His initial plan—to leave the obligatory party early after charming Adam, Brittany, and the other guests into forgiving his lack of sociability—had backfired. He’d intended to be the life of the party just long enough to make a quick escape. But now he had a herd of women sticking close enough to him that he was suffocating on the mix of perfume and hair spray, and he didn’t know how to bail.

If he’d still been in his college frat-boy days, this would have been a dream. Bragging rights to take back to the frat house, full of exaggerated stories and plenty of kissing and telling.

But those days were long over, and he didn’t miss them a single bit. Now he didn’t want a conquest. He didn’t want a story. He just wanted to leave.

And he really wanted to try one of Charlotte’s petit fours.

He disentangled his arm from the red, inch-long nails of the brunette gripping it, and smiled to soften the rejection for her. Maybe he could catch Charlotte if he hurried, try to smooth over last week’s bakery bailout, and load up a plate of goodies for Melissa. He couldn’t let himself get too close to Charlotte—that was still unwise.

But taking a week away from the bakery to get her out of his head obviously hadn’t worked, given the spike in his heart rate when he spotted her a minute ago. If he couldn’t be around Charlotte without wanting more, and if he couldn’t be away from her without nearly obsessing over her—what option remained?

She had sneaked inside his head, and was getting dangerously close to his heart. The heart he’d put on hold indefinitely. But now he wasn’t sure he could get it back even if he wanted to.

He took a few steps toward the house. The curly-haired blonde to his left pulled him back.

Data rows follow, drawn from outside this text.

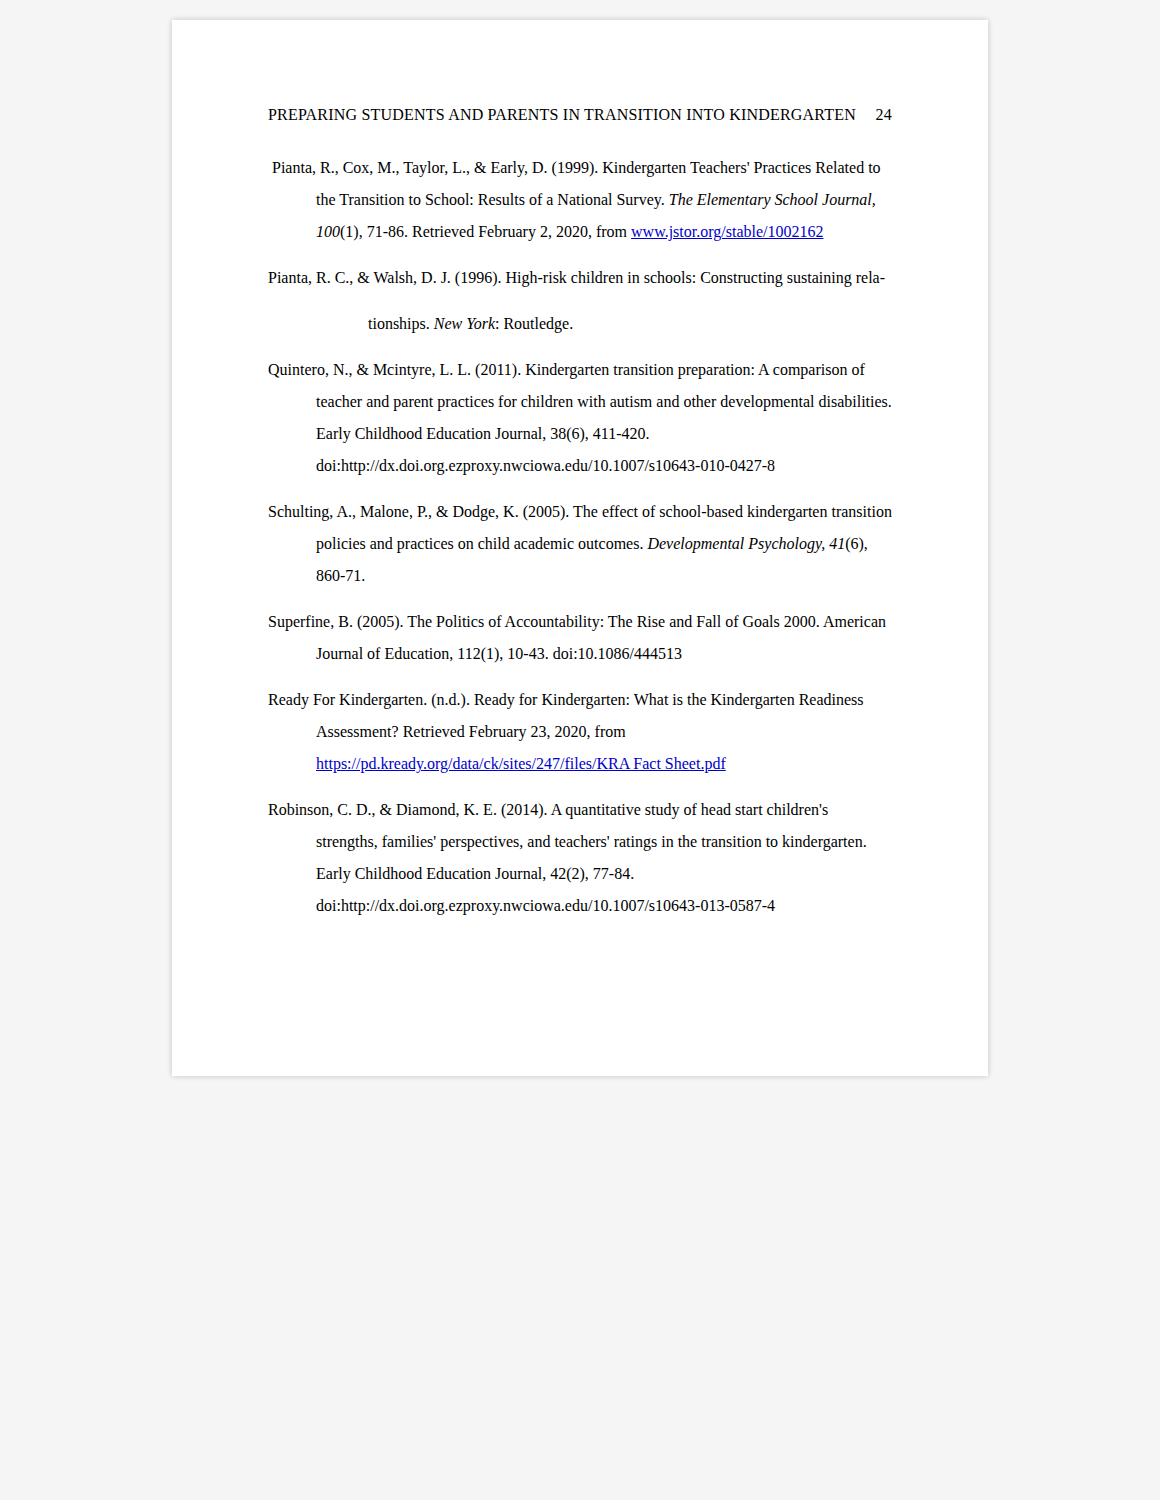PREPARING STUDENTS AND PARENTS IN TRANSITION INTO KINDERGARTEN 24
Pianta, R., Cox, M., Taylor, L., & Early, D. (1999). Kindergarten Teachers' Practices Related to the Transition to School: Results of a National Survey. The Elementary School Journal, 100(1), 71-86. Retrieved February 2, 2020, from www.jstor.org/stable/1002162
Pianta, R. C., & Walsh, D. J. (1996). High-risk children in schools: Constructing sustaining rela-
tionships. New York: Routledge.
Quintero, N., & Mcintyre, L. L. (2011). Kindergarten transition preparation: A comparison of teacher and parent practices for children with autism and other developmental disabilities. Early Childhood Education Journal, 38(6), 411-420. doi:http://dx.doi.org.ezproxy.nwciowa.edu/10.1007/s10643-010-0427-8
Schulting, A., Malone, P., & Dodge, K. (2005). The effect of school-based kindergarten transition policies and practices on child academic outcomes. Developmental Psychology, 41(6), 860-71.
Superfine, B. (2005). The Politics of Accountability: The Rise and Fall of Goals 2000. American Journal of Education, 112(1), 10-43. doi:10.1086/444513
Ready For Kindergarten. (n.d.). Ready for Kindergarten: What is the Kindergarten Readiness Assessment? Retrieved February 23, 2020, from https://pd.kready.org/data/ck/sites/247/files/KRA Fact Sheet.pdf
Robinson, C. D., & Diamond, K. E. (2014). A quantitative study of head start children's strengths, families' perspectives, and teachers' ratings in the transition to kindergarten. Early Childhood Education Journal, 42(2), 77-84. doi:http://dx.doi.org.ezproxy.nwciowa.edu/10.1007/s10643-013-0587-4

“Where are you going?” She batted lashes so heavily coated with mascara he wondered how she could manage to blink.

“Inside.” Without a second glance, he tugged free and resumed his trek through the yard. Did women actually think this level of clinginess and control worked? Then again, in his former life, it probably would have. He shook his head in disgust over his own past. It had taken Melissa’s accident to awaken him.